Tutorial: Ringer and Calmodulin

This tutorial covers using Ringer to identify unmodeled, alternate conformations in the calcium-signaling protein Calmodulin (CaM).

1) Preparing the Coordinate and Structure Factor Files

The structure for calcium-bound CaM has been solved previously (Wilson MA et al. J. Mol. Biol. 301 (2000): 1237-1256) at 1.0Å resolution with an R-value of 0.13. The coordinate file and structure factors can be downloaded from the Protein Data Bank (PDB Code 1EXR).

The structure factors must be converted into an electron density map. A typical procedure might be:

a) Add hydrogens to the model using phenix.ready_set
b) Convert the structure factor file to MTZ format using phenix.cif_as_mtz (distributed with Phenix)
c) Run refinement using phenix.refine
d) Convert the 2FOFCWT and PH2FOFCWT columns into a map in CCP4 format using fft, with these commands:

echo labin F1=2FOFCWT PHI=PH2FOFCWT | fft hklin phenix_001.mtz mapout ffted.map
echo xyzlim cell | mapmask mapin ffted.map mapout cell.map

use the file "cell.map" a full unit cell so that chimera doesn't get confused in space groups like R3 or H3.

After this procedure, the R-value for CaM was 0.14. Here is the coordinate file (1EXR.pdb) and map file (1EXR_2FoFc.map) that is used in the next step.

2. Running Ringer

We are now ready to run Ringer. Here is the input file (ringer.in). Ringer can then be run using the following command:

$RINGER/ringer/ringer -i ringer.in

map_name 1EXR_2FoFc.map
pdb_name 1EXR.pdb
map_type sigma
skip_multi_conf on
atom_sample_type dynamic
chi_sample_degree 10
lower_sigma_cutoff 0.3
upper_sigma_cutoff off
write_plot on
write_chi2chi1 off
write_peak_list on
verbose_outfile_prefix ringer








We start by telling Ringer where to find the map and pdb file. We also set the map type, in this case a sigma map. If you have run the END/RAPID procedure and wish to use that map instead, you should set the map type to be 'volume'.

In this example, we are interested in finding the unmodeled, alternate conformations. Therefore, we skip over the residues that already have alternate conformations built in by turning on skip_multi_conf. We look below the standard 1.0 sigma cutoff to identify low population conformations by setting lower_sigma_cutoff to 0.3 sigma.

Finally, we have Ringer print out the raw data for the sigma vs. chi angle plots for serine and aspartic acid side chains. We also print out the list of peaks that Ringer identifies above the 0.3 sigma cutoff.

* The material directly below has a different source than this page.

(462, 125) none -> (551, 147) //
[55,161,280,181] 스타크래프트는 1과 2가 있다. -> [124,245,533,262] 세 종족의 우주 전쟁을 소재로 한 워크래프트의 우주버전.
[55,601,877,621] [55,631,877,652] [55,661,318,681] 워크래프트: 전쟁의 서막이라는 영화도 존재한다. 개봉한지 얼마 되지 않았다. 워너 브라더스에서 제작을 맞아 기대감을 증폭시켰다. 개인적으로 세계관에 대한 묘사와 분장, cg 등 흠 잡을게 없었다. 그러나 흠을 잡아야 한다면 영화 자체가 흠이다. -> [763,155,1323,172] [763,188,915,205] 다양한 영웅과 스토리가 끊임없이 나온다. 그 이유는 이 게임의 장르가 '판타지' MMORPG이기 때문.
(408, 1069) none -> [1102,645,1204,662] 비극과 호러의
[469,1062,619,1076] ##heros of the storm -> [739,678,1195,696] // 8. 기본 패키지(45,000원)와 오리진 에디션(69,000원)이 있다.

NOTE: For more information on Ringer options, please see User Parameters in the Ringer Manual

3. Looking at Ringer Output

Based on the parameters set above, Ringer produces a number of output files. The general output file, ringer.out, gives a description of the run. It starts by listing all of the parameters that were used in the run. If a parameter is not declared by the user in the input file (eg atom_sample_type), the default value that was used in the run is printed. Next, it lists the residues that are not analyzed by Ringer, in this case the calcium ions. The side chains that are skipped because they have alternate conformations are also listed. The file then lists any sampled atoms that are not centered in an electon density peak. Finally, the output file then lists some statistics about the run including the total number side chains in each category (eg 65 side chains unbrached at chi 1).

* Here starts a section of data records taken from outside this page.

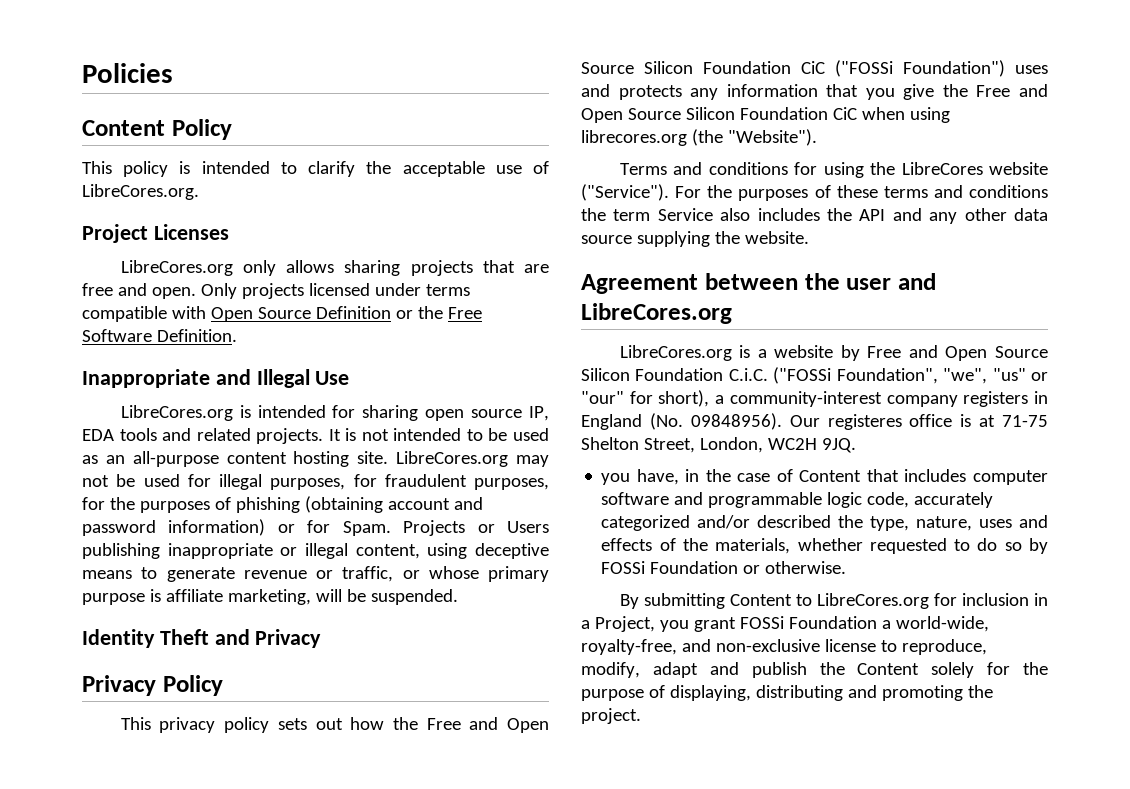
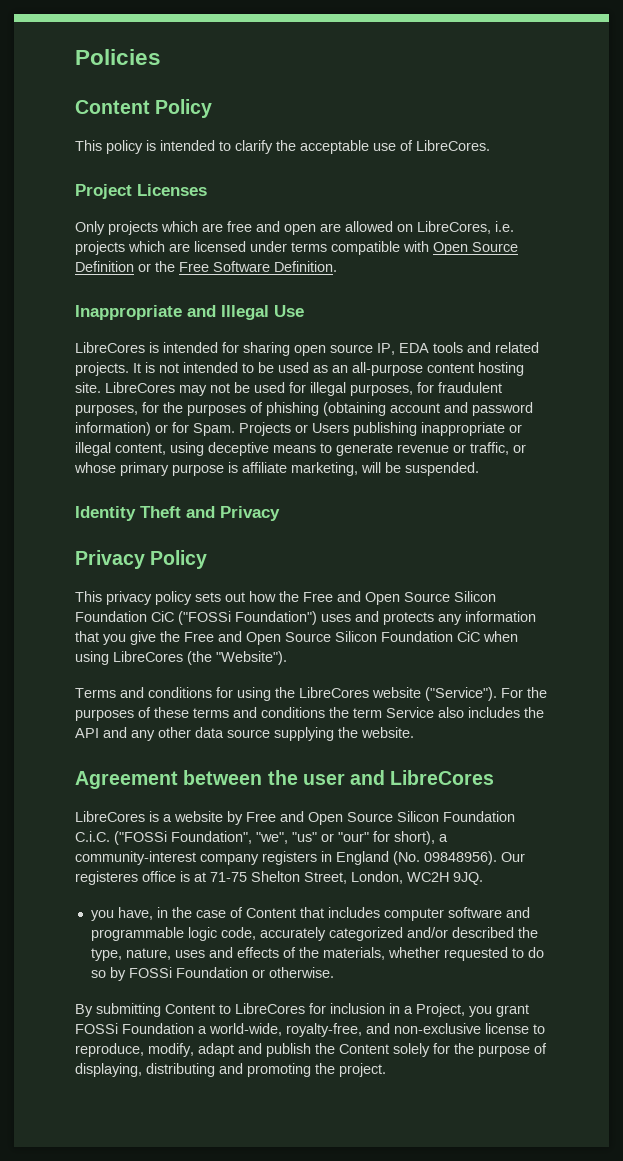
[82,184,199,200] LibreCores.org. -> [416,140,490,151] LibreCores.
[120,260,549,276] [82,283,304,299] LibreCores.org only allows sharing projects that are free and open. Only projects -> [75,221,514,235] [75,241,190,255] Only projects which are free and open are allowed on LibreCores, i.e. projects which are
[120,405,233,421] LibreCores.org -> [75,342,145,353] LibreCores
[396,451,509,467] LibreCores.org -> [105,382,175,393] LibreCores
[581,130,687,146] librecores.org -> [113,651,183,662] LibreCores
[581,303,732,324] [619,345,732,361] LibreCores.org // LibreCores.org -> [390,770,495,785] [75,811,145,822] LibreCores // LibreCores
[816,593,929,609] LibreCores.org -> [235,1003,305,1014] LibreCores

The raw data needed to plot the sigma vs chi angle plots is printed in ringer.signal_plot.txt. The first line lists the residue names and sampled chi angle. This particular residues of interest can be parsed from the file or plotted using the plotting accessory.

The lists of peaks identified above the 0.3 sigma cutoff is printed in ringer.ala_peaklist.txt (alanines), ringer.ubchi1_peaklist.txt (residues unbranched at chi1), ringer.ring_peaklist.txt (ring residues), ringer.ubchi2_peaklist.txt (residues unbranched at chi2), ringer.chi3_peaklist.txt (residues unbranched at chi3), and ringer.chi4_peaklist.txt (residues unbranched at chi4). All files list the residue name and corresponding peaks, listed in order of sigma density. Each peak is described by the sigma value and the chi angle location followed by a semi-colon.

4. Analyzing the Output

The peak lists can be mapped onto the model to indicate where the alternate conformations are located:

Distribution in CaM of unmodeled (red spheres) and modeled alternate conformations (pink spheres).

The peak lists can be used in combination with the sigma vs chi angle plots to identify and build alternate conformations into the map electron density.

Electron density features of CaM (orange; 1.0 A° resolution). Modeled
conformations are shown superimposed on the electron density at 1 sigma (solid) and 0.3 sigma (mesh). Arrows indicate areas of interest in electron density. Ringer plots of electron density (sigma) versus chi1 angle for two representative residues (A) Ser38 (B) Asp22. Gray dashed line indicates 0.3 sigma.